All of us, in our lives, leave people behind us. That’s the natural progression carved by the paths we take. Benji is the type of person who gets tossed aside by too many people doing the same, and it takes a toll on him. Culkin’s poignant performance might not be too different from what he did in Succession, yet in many ways, both characters couldn’t be more dissimilar. There’s arguably no one right now who could have played the role with such beautiful depth and emotional damage; he’s a poor man’s version of Roman Roy (in a literal sense), yet that’s also the strength of what makes this performance so unique.

 

Meanwhile, Eisenberg is playing the awkward character he’s played many times before, and there are so many common mannerisms between David and anyone the actor has played this side of Lex Luthor. Yet his own script also gave David a lot of range to play with. A particular scene in a Polish restaurant in which he opens up about the real pain that is living on his cousin’s shadow, was the highlight of the film for him. At the end of the day, the two complement each other so well, which is precisely the reason why their fundamental differences are extremely well portrayed by the script.

 

And that is the ultimate strength of A Real Pain. Eisenberg wrote and directed the movie, and though there is a lot to admire about the way he handled his directorial follow-up to When You Finish Saving the World, this film ultimately works because of the dynamic writing. This movie is the perfect example of creating interesting characters with fundamental differences whose conflict can reveal a theme at large at the core of the story.

 

Part of the brilliantness of the script is reflected in how Benji and David complement each other by sometimes subverting the tropes of their characters.

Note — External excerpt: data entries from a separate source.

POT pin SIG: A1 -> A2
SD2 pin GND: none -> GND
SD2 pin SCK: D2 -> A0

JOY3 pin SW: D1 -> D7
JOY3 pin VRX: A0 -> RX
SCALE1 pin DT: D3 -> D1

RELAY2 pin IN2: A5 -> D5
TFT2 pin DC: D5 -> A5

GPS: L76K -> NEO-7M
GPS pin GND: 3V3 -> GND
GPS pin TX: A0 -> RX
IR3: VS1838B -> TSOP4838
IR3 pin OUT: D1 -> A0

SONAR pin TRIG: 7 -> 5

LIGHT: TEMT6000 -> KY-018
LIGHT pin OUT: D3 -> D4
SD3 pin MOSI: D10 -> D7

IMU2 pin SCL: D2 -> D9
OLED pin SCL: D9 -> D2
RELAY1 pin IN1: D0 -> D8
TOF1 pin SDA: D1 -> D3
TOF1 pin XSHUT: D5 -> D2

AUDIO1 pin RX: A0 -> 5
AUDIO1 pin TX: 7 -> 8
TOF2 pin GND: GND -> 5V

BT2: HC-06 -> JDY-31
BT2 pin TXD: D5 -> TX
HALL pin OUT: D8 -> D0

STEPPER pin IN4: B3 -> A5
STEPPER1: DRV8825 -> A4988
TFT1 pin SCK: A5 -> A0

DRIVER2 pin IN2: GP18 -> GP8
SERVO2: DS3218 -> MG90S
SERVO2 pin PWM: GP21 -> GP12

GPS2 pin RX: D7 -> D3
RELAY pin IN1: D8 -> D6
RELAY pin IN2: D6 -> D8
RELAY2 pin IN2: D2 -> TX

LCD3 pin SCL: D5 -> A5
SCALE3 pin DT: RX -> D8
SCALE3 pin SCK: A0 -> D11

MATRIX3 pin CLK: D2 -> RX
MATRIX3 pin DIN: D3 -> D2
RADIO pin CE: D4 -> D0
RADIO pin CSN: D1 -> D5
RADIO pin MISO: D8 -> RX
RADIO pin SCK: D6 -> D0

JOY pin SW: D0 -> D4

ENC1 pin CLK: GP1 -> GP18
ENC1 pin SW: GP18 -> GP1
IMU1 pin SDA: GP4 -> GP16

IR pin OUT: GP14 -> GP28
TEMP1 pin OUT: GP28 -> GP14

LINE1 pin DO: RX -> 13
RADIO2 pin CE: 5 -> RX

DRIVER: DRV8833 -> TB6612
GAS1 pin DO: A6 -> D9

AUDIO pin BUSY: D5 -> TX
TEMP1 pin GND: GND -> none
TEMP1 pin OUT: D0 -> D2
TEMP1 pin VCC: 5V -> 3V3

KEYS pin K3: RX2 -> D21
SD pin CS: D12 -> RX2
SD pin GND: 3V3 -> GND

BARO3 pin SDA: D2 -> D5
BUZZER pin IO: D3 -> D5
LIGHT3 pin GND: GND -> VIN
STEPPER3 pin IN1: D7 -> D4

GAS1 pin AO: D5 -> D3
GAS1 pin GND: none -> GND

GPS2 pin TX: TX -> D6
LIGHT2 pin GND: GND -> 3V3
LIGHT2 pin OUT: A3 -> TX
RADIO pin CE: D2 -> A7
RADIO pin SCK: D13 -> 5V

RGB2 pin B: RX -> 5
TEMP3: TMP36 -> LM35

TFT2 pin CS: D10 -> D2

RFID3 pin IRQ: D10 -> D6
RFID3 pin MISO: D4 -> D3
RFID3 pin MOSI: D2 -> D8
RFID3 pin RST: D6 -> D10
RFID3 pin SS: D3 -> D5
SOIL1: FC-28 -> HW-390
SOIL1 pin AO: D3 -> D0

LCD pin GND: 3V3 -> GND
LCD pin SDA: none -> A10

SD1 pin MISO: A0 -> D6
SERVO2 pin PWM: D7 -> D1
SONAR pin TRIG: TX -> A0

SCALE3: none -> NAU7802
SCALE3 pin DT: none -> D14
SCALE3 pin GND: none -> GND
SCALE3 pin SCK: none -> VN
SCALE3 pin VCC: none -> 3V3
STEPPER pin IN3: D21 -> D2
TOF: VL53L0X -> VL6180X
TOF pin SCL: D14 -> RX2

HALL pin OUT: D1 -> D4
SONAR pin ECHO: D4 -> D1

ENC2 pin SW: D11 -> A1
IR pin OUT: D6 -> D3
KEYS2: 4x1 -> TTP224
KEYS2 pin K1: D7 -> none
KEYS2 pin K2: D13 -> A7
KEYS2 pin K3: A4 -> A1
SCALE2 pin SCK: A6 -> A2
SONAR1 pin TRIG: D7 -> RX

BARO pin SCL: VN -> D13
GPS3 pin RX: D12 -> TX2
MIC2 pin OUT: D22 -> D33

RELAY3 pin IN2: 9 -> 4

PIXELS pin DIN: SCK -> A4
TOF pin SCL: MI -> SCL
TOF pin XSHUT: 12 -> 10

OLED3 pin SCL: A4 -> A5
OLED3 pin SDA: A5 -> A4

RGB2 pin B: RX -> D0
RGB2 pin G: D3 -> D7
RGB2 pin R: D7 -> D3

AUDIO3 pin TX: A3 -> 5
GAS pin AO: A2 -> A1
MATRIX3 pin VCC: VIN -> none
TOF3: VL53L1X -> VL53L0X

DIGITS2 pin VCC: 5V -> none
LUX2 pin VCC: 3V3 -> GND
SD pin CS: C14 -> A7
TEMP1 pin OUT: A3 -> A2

Benji comes across as someone who would have to be dragged through the country to participate in a tour given by your average non-Jew British guide, and David as someone who would constantly point out the irony of having a fully-English language trip across Poland with no real interaction with the native culture — yet the roles are reversed in that sense.

 

It’s the understanding of how the dynamics of the characters flesh out the quality of the writing that makes A Real Pain a true delight to watch, even if, on a deeper level, it’s supposed to give you pause and rethink what you’re doing and how you’re contributing to the world. The film serves as a way for Eisenberg to highlight the many discrepancies that co-exist with being an upper-class American Jew who comes from a family of Holocaust survivors, and it’s that honesty and sincerity that makes it soar.

 

A Real Pain premiered at the Sundance Film Festival and will be released by Searchlight Pictures sometime in 2024.